What you need to do >> Copy all of the records word for word.

Extracted information >>
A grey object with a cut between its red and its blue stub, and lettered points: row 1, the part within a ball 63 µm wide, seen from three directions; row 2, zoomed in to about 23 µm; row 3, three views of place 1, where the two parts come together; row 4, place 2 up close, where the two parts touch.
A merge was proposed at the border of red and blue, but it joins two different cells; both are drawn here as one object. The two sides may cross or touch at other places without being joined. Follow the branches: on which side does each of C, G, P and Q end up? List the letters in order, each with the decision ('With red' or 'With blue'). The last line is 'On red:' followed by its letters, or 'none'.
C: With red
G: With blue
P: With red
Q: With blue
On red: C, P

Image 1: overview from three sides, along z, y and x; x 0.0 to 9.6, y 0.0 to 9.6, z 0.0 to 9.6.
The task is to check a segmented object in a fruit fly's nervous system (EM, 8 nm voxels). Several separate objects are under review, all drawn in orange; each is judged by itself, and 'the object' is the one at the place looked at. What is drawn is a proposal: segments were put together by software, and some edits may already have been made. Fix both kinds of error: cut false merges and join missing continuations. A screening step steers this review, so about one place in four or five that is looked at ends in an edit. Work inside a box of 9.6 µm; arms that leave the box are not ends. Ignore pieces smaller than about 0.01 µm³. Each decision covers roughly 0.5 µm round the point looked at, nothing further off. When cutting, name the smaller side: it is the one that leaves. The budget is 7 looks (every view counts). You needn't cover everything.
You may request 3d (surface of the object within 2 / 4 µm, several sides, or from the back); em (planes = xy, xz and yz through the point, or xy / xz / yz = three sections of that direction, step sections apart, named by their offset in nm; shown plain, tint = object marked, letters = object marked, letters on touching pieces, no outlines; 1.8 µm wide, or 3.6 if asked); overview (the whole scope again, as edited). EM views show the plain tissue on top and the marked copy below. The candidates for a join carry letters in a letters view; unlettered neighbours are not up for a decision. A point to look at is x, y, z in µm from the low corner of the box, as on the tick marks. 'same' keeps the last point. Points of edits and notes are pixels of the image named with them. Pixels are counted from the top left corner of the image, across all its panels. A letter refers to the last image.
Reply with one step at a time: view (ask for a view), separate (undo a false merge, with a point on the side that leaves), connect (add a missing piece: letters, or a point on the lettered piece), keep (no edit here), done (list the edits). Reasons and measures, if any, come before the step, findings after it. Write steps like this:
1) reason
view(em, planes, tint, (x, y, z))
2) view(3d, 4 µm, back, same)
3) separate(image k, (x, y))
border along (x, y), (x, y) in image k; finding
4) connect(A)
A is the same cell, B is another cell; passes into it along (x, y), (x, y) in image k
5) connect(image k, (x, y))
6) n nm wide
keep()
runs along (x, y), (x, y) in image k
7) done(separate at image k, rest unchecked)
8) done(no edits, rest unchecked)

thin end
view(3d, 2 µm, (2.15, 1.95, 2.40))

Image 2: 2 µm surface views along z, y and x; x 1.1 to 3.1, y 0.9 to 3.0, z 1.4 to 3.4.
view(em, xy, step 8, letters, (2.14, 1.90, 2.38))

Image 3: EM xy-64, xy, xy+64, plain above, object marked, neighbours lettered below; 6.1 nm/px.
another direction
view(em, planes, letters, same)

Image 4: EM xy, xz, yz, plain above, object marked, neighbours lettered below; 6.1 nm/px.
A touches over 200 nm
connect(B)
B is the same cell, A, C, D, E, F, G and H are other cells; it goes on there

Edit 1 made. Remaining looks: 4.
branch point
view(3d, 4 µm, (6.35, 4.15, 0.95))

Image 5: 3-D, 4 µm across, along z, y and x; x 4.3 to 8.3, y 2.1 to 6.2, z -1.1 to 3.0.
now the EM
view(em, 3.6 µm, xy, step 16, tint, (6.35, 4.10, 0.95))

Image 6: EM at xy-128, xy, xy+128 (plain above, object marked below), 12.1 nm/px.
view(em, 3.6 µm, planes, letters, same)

Answer to this exercise >>
A grey object with a cut between its red and its blue stub, and lettered points: row 1, the part within a ball 63 µm wide, seen from three directions; row 2, zoomed in to about 23 µm; row 3, three views of place 1, where the two parts come together; row 4, place 2 up close, where the two parts touch.
A merge was proposed at the border of red and blue, but it joins two different cells; both are drawn here as one object. The two sides may cross or touch at other places without being joined. Follow the branches: on which side does each of C, G, P and Q end up? List the letters in order, each with the decision ('With red' or 'With blue'). The last line is 'On red:' followed by its letters, or 'none'.
C: With red
G: With blue
P: With red
Q: With blue
On red: C, P

Image 1: overview from three sides, along z, y and x; x 0.0 to 9.6, y 0.0 to 9.6, z 0.0 to 9.6.
The task is to check a segmented object in a fruit fly's nervous system (EM, 8 nm voxels). Several separate objects are under review, all drawn in orange; each is judged by itself, and 'the object' is the one at the place looked at. What is drawn is a proposal: segments were put together by software, and some edits may already have been made. Fix both kinds of error: cut false merges and join missing continuations. A screening step steers this review, so about one place in four or five that is looked at ends in an edit. Work inside a box of 9.6 µm; arms that leave the box are not ends. Ignore pieces smaller than about 0.01 µm³. Each decision covers roughly 0.5 µm round the point looked at, nothing further off. When cutting, name the smaller side: it is the one that leaves. The budget is 7 looks (every view counts). You needn't cover everything.
You may request 3d (surface of the object within 2 / 4 µm, several sides, or from the back); em (planes = xy, xz and yz through the point, or xy / xz / yz = three sections of that direction, step sections apart, named by their offset in nm; shown plain, tint = object marked, letters = object marked, letters on touching pieces, no outlines; 1.8 µm wide, or 3.6 if asked); overview (the whole scope again, as edited). EM views show the plain tissue on top and the marked copy below. The candidates for a join carry letters in a letters view; unlettered neighbours are not up for a decision. A point to look at is x, y, z in µm from the low corner of the box, as on the tick marks. 'same' keeps the last point. Points of edits and notes are pixels of the image named with them. Pixels are counted from the top left corner of the image, across all its panels. A letter refers to the last image.
Reply with one step at a time: view (ask for a view), separate (undo a false merge, with a point on the side that leaves), connect (add a missing piece: letters, or a point on the lettered piece), keep (no edit here), done (list the edits). Reasons and measures, if any, come before the step, findings after it. Write steps like this:
1) reason
view(em, planes, tint, (x, y, z))
2) view(3d, 4 µm, back, same)
3) separate(image k, (x, y))
border along (x, y), (x, y) in image k; finding
4) connect(A)
A is the same cell, B is another cell; passes into it along (x, y), (x, y) in image k
5) connect(image k, (x, y))
6) n nm wide
keep()
runs along (x, y), (x, y) in image k
7) done(separate at image k, rest unchecked)
8) done(no edits, rest unchecked)

thin end
view(3d, 2 µm, (2.15, 1.95, 2.40))

Image 2: 2 µm surface views along z, y and x; x 1.1 to 3.1, y 0.9 to 3.0, z 1.4 to 3.4.
view(em, xy, step 8, letters, (2.14, 1.90, 2.38))

Image 3: EM xy-64, xy, xy+64, plain above, object marked, neighbours lettered below; 6.1 nm/px.
another direction
view(em, planes, letters, same)

Image 4: EM xy, xz, yz, plain above, object marked, neighbours lettered below; 6.1 nm/px.
A touches over 200 nm
connect(B)
B is the same cell, A, C, D, E, F, G and H are other cells; it goes on there

Edit 1 made. Remaining looks: 4.
branch point
view(3d, 4 µm, (6.35, 4.15, 0.95))

Image 5: 3-D, 4 µm across, along z, y and x; x 4.3 to 8.3, y 2.1 to 6.2, z -1.1 to 3.0.
now the EM
view(em, 3.6 µm, xy, step 16, tint, (6.35, 4.10, 0.95))

Image 6: EM at xy-128, xy, xy+128 (plain above, object marked below), 12.1 nm/px.
view(em, 3.6 µm, planes, letters, same)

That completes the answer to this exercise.